- cross-posted to:
- technology
- cross-posted to:
- technology
This is about a bad patent that is preventing slicers from making brick-layer prints that would increase strength enormously, despite the fact that there is clear prior art that has expired for nearly a decade. The patent is full of bad references to the prior art and clearly shouldn’t have been approved - even if the person saying it isn’t a lawyer, it’s obvious.
The new bad patent from 2020 would keep the invention away for another 20 years, and do real harm to the development of 3d printing.
The creator asked viewers to share this with people in the FOSS slicer community. I don’t know if that’s anyone here, but lemmy is pretty FOSS-happy. Also the FOSS communities here might be interested to hear about how this patent is hamstringing development of FOSS features. I don’t have the time right now to search through the communities so any crossposts would be welcome.
Unfortunately, the way patent suits work it could be enormously expensive to defend something like this, even when the patent is clearly bad.

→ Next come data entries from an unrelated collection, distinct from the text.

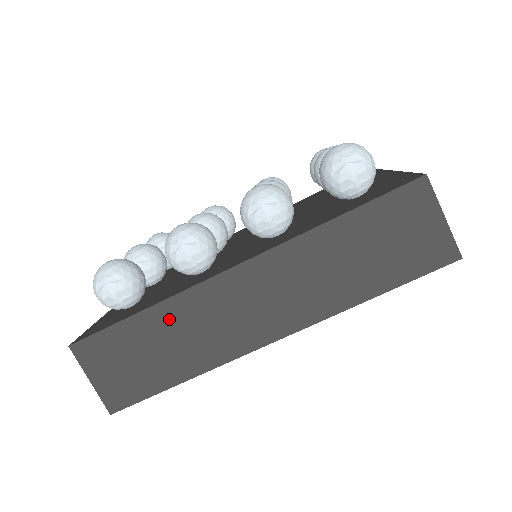
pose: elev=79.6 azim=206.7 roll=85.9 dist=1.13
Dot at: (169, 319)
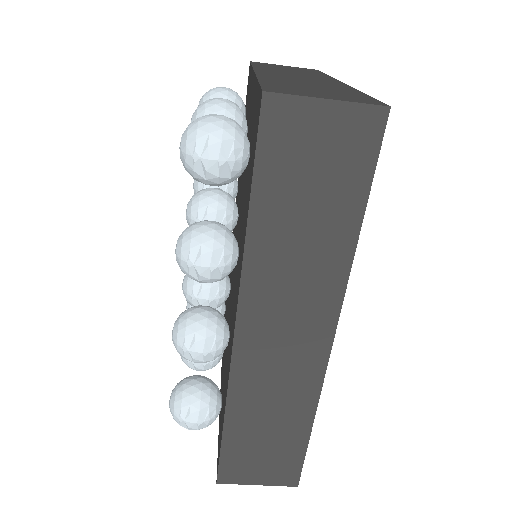
Dot at: (246, 408)
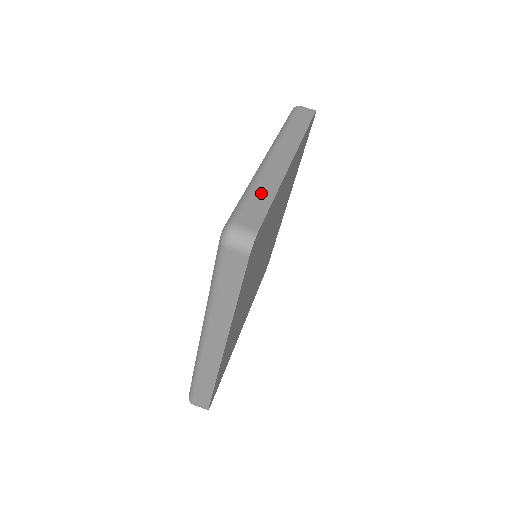
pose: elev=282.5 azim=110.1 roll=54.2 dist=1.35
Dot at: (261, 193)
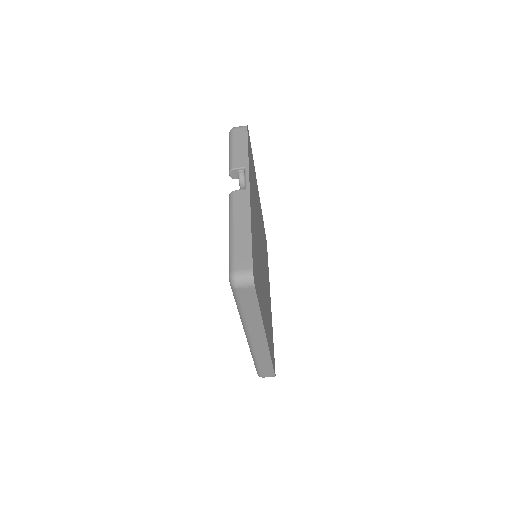
Dot at: (263, 363)
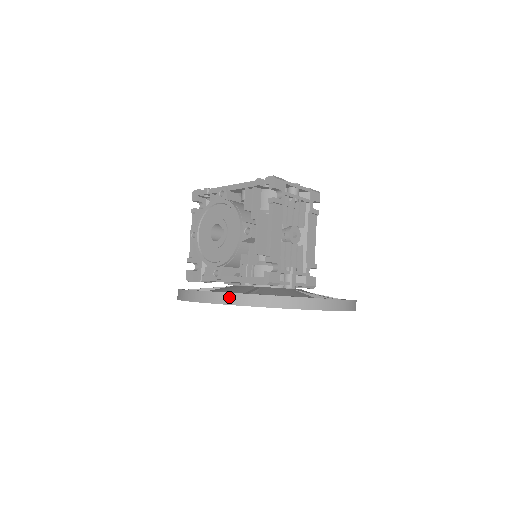
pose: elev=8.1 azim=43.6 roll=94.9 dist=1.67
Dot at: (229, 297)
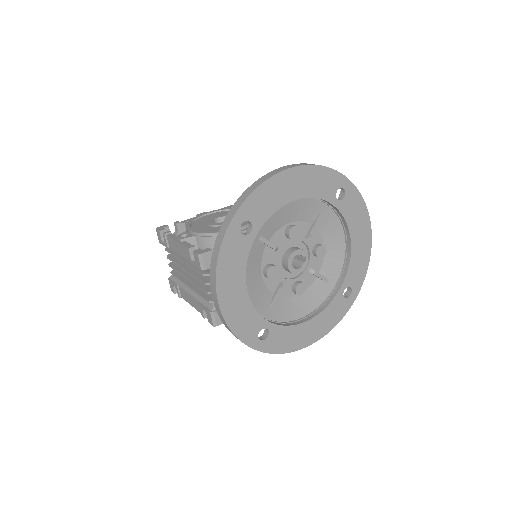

You’d be arguing that the patent is invalid to start with, but the court would probably start from the position that you are actually infringing a valid patent (it was granted after all), and grant an injunction to prevent further harm (“stop giving people the software until we can work out if there is any merit to your claim that you aren’t infringing”). You then need to put together a case to show the prior art, and you can bet that they’d contest every single point. This whole process could take years, and cost hundreds of thousands of dollars that you won’t get back even if you win - there isn’t really a provision to recover costs in patent cases because there is the assumption that every claim is made in good faith
In other words, one big aspect of patent reform needs to be fixing the patent office itself so that it hires patent examiners who are actually competent to evaluate the applications for prior art.
That’s probably an impossible task - getting enough people who are experts in every possible field enough to judge novelty and innovativeness wouldn’t be feasible.
An alternative is the way the Dutch assess patents - they don’t, and grant them automatically on filing, but that means you remove the assumption that they are valid on their face if they get challenged
Probably better to make those submitting false patents pay a large fine.